Circuit design text data:
Start of Block

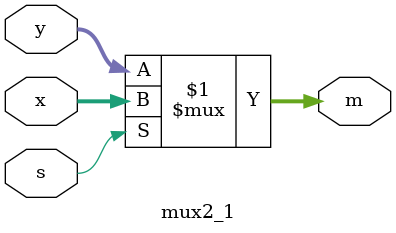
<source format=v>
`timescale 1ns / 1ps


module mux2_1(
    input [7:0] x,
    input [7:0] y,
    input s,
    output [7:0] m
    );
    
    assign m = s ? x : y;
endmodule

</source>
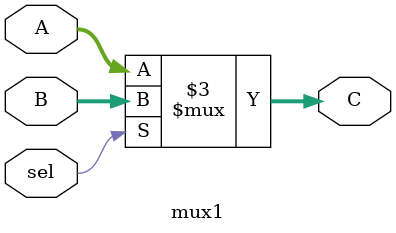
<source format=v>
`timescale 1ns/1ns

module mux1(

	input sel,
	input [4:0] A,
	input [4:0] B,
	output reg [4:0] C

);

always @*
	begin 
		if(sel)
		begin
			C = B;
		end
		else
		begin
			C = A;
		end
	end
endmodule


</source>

End of Block
Start of Block

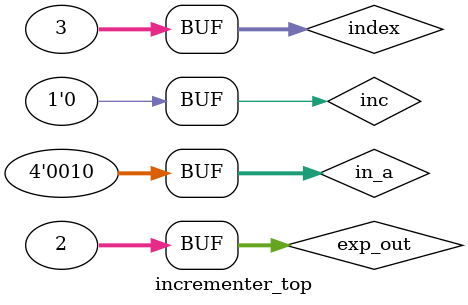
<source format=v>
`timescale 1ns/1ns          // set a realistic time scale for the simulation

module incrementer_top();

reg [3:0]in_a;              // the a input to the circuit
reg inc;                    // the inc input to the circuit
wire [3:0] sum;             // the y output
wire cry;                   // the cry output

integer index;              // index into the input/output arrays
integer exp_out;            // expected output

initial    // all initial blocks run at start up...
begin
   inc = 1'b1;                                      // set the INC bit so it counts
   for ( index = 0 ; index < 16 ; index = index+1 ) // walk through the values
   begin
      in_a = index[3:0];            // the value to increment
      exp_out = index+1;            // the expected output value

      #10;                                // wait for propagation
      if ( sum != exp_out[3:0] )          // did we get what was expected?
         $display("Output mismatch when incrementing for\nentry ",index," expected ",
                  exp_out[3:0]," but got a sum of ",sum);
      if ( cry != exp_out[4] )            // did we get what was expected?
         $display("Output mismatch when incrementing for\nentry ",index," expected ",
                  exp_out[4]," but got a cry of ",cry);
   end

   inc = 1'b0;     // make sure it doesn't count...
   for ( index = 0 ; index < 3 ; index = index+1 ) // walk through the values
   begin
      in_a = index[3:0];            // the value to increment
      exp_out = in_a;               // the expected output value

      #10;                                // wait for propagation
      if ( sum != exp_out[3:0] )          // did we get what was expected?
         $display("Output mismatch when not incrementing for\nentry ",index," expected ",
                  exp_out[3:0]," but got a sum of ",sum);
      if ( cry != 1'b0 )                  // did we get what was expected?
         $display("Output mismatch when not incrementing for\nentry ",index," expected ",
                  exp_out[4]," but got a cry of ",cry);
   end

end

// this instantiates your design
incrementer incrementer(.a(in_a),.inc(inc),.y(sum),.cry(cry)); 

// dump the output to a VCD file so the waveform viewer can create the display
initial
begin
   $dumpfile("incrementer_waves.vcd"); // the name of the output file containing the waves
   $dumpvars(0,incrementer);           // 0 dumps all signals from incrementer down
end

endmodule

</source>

End of Block
Start of Block

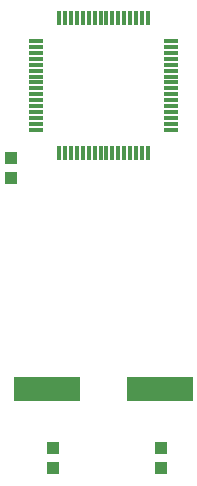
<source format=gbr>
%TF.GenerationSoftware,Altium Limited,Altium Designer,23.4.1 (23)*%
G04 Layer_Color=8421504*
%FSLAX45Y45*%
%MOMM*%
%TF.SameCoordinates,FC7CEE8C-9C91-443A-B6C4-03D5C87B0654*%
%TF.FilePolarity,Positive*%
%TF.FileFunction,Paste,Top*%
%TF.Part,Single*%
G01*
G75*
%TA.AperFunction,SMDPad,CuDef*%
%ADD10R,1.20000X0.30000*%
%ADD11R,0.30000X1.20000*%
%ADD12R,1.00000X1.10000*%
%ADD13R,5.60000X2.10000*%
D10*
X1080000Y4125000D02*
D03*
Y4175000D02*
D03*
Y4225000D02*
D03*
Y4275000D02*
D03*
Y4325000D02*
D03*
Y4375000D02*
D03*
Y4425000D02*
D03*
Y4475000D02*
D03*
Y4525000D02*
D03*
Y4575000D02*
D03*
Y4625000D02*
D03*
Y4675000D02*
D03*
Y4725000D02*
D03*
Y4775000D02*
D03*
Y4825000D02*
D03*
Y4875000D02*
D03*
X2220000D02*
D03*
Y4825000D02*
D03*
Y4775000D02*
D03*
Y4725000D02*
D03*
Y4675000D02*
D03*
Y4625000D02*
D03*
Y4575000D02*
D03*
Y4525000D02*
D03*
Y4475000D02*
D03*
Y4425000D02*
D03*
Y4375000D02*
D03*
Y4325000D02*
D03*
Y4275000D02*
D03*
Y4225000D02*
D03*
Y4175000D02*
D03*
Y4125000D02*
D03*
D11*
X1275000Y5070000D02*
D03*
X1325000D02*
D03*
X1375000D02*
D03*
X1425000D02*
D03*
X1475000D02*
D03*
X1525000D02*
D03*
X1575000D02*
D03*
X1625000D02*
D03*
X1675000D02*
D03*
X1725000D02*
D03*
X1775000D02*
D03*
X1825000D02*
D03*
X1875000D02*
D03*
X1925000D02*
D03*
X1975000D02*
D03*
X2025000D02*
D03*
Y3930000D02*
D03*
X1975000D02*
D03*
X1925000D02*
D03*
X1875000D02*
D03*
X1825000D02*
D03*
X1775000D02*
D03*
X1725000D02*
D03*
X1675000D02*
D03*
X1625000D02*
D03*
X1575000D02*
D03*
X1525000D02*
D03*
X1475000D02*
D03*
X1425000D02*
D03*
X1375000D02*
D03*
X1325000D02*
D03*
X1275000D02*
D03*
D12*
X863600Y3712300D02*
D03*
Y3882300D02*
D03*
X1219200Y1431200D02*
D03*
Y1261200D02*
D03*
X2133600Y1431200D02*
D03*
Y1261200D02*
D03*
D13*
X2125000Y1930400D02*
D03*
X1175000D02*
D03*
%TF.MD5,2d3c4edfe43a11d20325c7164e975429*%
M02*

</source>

End of Block

◆ EXERCISE GOAL ◆
Copy, from the lines above, each one that holds "what".

◆ EXERCISE OUTPUT ◆
      if ( sum != exp_out[3:0] )          // did we get what was expected?
      if ( cry != exp_out[4] )            // did we get what was expected?
      if ( sum != exp_out[3:0] )          // did we get what was expected?
      if ( cry != 1'b0 )                  // did we get what was expected?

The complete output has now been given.